DATA FOR THE TASK ::
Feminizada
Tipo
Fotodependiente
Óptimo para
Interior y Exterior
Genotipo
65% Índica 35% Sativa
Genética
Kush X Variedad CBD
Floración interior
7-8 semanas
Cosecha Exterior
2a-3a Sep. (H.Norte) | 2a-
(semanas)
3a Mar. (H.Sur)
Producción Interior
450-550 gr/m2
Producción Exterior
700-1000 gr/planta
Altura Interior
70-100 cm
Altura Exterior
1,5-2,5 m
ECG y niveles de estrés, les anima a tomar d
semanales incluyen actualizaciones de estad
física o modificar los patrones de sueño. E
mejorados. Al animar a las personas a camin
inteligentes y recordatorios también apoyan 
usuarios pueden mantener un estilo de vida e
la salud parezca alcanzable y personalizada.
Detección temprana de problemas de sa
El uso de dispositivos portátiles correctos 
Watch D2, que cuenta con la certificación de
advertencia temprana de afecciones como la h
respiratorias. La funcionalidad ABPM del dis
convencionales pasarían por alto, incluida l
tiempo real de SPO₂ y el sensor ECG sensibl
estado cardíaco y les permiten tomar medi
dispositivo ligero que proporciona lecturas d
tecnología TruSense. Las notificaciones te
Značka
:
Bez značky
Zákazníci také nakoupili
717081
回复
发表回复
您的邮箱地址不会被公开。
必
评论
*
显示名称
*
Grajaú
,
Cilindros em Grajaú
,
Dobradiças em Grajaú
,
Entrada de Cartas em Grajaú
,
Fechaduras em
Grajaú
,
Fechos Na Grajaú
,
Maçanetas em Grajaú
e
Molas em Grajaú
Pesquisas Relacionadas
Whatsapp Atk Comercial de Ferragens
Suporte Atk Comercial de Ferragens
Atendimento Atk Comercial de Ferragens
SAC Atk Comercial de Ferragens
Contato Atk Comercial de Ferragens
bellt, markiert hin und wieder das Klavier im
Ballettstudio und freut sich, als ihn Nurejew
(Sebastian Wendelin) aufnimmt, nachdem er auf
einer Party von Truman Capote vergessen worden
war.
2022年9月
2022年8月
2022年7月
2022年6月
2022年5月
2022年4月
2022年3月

JOB ITEM :: In the listing above, find each line with the word "temprana" and copy it.

EXERCISE RESULT ::
Detección temprana de problemas de sa
advertencia temprana de afecciones como la h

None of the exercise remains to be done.